Fazio laughed harshly. “They did try to save me,” he said. “I’ll give them credit for trying. Five minutes and I was on that floater and they were sending tracers all over me to clean the synsym goop out of my lungs and my heart and my liver.”
“Sure. That was just what I figured they’d do.”
“You promised to finish me off, Chollie, if I got nailed.”

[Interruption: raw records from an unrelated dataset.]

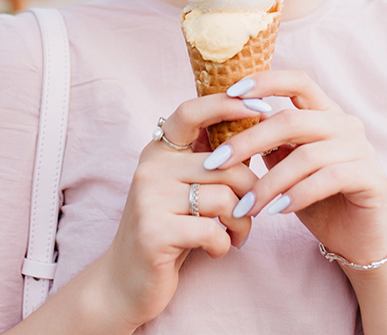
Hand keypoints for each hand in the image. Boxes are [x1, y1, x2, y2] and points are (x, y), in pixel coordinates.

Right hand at [95, 93, 262, 327]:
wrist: (124, 283)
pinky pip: (212, 231)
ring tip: (236, 236)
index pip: (191, 112)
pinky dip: (224, 245)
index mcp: (159, 151)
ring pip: (225, 199)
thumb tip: (259, 130)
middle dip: (251, 193)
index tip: (263, 106)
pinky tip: (217, 250)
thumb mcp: (184, 189)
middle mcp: (151, 168)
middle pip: (227, 166)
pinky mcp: (154, 232)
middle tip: (251, 215)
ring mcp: (149, 199)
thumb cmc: (169, 231)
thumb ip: (210, 162)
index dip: (227, 104)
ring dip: (241, 223)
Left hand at [203, 70, 386, 267]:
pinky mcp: (371, 177)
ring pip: (306, 156)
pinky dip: (298, 195)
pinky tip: (277, 211)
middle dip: (249, 142)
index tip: (231, 93)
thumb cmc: (317, 201)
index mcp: (325, 113)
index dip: (265, 81)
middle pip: (291, 121)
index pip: (297, 81)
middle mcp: (345, 124)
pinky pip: (328, 179)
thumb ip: (270, 145)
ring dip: (269, 183)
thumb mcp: (287, 168)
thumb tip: (230, 124)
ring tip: (246, 205)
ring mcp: (361, 149)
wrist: (358, 240)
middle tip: (216, 164)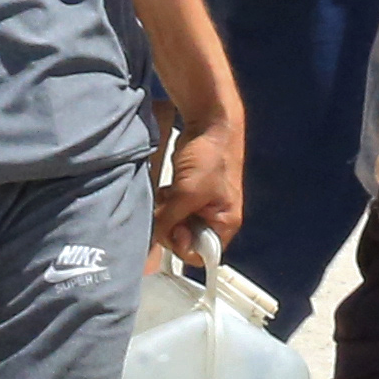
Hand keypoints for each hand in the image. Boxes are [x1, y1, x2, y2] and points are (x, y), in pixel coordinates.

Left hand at [153, 107, 244, 266]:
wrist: (210, 124)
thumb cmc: (210, 158)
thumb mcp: (187, 194)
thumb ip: (170, 221)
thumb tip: (154, 238)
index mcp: (224, 223)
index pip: (201, 254)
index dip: (183, 246)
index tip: (173, 230)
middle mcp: (214, 218)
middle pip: (186, 240)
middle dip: (171, 227)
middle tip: (167, 209)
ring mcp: (201, 205)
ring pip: (176, 224)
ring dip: (166, 214)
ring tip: (167, 196)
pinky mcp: (188, 192)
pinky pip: (172, 209)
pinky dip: (165, 203)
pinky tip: (166, 190)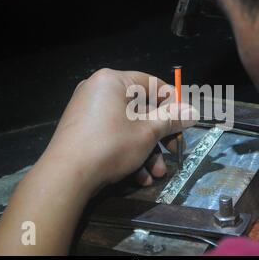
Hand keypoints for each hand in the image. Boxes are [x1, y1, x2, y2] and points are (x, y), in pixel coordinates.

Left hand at [0, 69, 196, 254]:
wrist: (66, 176)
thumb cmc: (111, 145)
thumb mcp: (147, 132)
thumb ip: (171, 119)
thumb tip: (192, 112)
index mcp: (113, 81)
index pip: (151, 84)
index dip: (173, 103)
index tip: (185, 120)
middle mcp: (99, 91)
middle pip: (141, 110)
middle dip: (160, 136)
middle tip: (174, 151)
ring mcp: (89, 112)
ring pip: (128, 128)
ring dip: (147, 151)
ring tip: (156, 173)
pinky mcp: (83, 132)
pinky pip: (113, 136)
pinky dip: (128, 154)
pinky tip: (139, 178)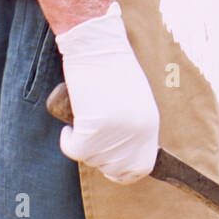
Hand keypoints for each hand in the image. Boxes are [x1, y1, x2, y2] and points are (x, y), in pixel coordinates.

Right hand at [55, 2, 159, 183]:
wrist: (97, 46)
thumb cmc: (113, 67)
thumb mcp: (134, 101)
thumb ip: (132, 127)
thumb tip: (119, 153)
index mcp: (150, 125)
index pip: (141, 168)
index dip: (124, 172)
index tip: (110, 168)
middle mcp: (137, 134)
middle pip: (114, 169)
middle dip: (99, 158)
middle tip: (89, 139)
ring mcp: (115, 134)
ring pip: (92, 158)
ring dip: (83, 144)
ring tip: (84, 117)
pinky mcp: (92, 130)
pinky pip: (74, 150)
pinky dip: (67, 140)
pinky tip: (70, 127)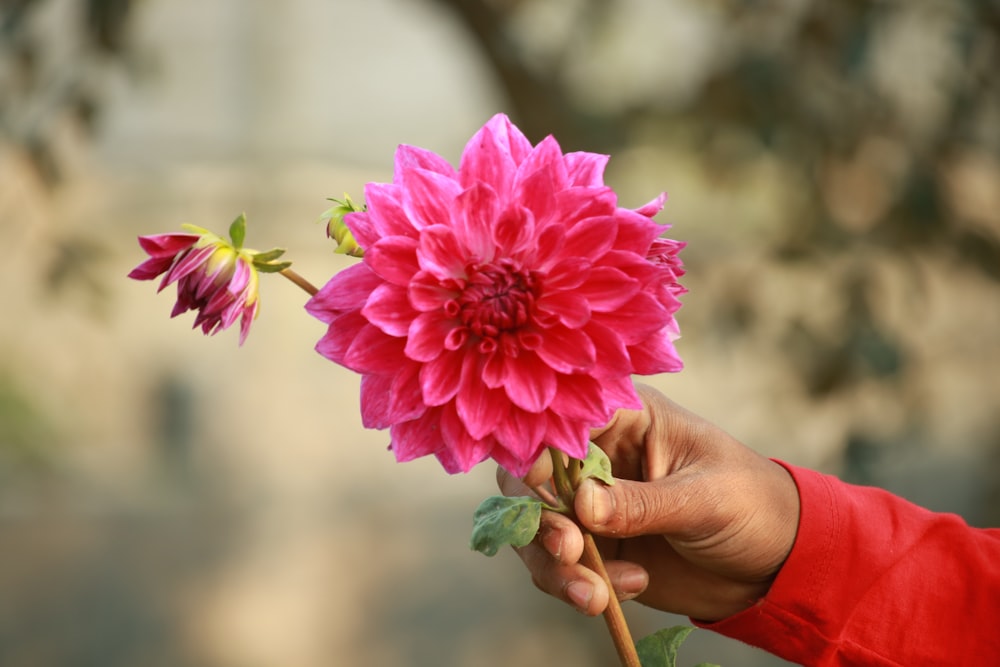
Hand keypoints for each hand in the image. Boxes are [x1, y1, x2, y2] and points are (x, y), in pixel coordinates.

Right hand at [497, 384, 799, 621]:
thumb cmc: (751, 504)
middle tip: (570, 549)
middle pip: (531, 478)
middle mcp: (597, 457)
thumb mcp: (704, 498)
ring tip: (596, 595)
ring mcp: (591, 505)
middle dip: (540, 518)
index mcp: (624, 418)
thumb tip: (582, 505)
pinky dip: (577, 585)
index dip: (537, 447)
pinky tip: (628, 590)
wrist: (775, 564)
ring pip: (536, 528)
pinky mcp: (595, 547)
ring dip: (555, 564)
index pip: (562, 420)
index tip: (534, 482)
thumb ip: (642, 503)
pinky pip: (558, 566)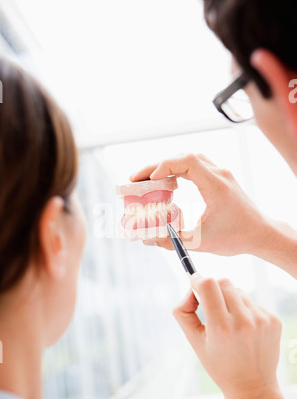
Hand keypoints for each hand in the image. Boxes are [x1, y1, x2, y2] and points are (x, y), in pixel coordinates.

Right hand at [130, 154, 267, 255]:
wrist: (261, 234)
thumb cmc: (237, 237)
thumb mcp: (201, 242)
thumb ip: (172, 240)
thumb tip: (148, 239)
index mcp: (216, 185)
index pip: (187, 161)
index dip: (164, 165)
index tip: (149, 180)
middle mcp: (219, 174)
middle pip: (184, 157)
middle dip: (157, 165)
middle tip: (136, 179)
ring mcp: (221, 175)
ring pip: (190, 159)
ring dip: (168, 166)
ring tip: (149, 179)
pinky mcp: (221, 180)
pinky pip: (196, 166)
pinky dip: (179, 170)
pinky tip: (169, 182)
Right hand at [174, 274, 296, 398]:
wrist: (252, 386)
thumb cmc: (219, 364)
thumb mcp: (194, 341)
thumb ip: (183, 312)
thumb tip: (191, 289)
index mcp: (221, 328)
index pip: (208, 285)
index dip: (197, 280)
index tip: (194, 284)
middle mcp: (243, 321)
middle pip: (223, 282)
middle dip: (212, 288)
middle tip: (209, 305)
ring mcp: (261, 320)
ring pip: (238, 291)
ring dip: (229, 299)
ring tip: (228, 322)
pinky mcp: (273, 320)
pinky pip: (252, 301)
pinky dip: (243, 308)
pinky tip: (243, 329)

“But the paramedics were right
“They worked on me like sonsabitches,” he said. “They did everything. They can clean up the vital tissues, they can yank out your organs, synsym and all, and stick in transplants. But they can’t get the stuff out of your brain, did you know that? The synsym goes straight up your nose into your brain and it slips its tendrils into your meninges and your neural glia and right into your fucking corpus callosum. And from there it goes everywhere. The cerebellum, the medulla, you name it. They can’t send tracers into the brain that will clean out synsym and not damage brain tissue. And they can’t pull out your brain and give you a new one, either. Thirty seconds after the synsym gets into your nose it reaches your brain and it’s all over for you, no matter what kind of treatment you get. Didn’t you hear them tell you that when we first got to the war zone? Didn’t you hear all the horror stories?”
“I thought they were just horror stories,” I said faintly.
He rocked back and forth gently in his gravity cradle. He didn’t say anything.
“Do you want to tell me what it’s like?” I asked after a while.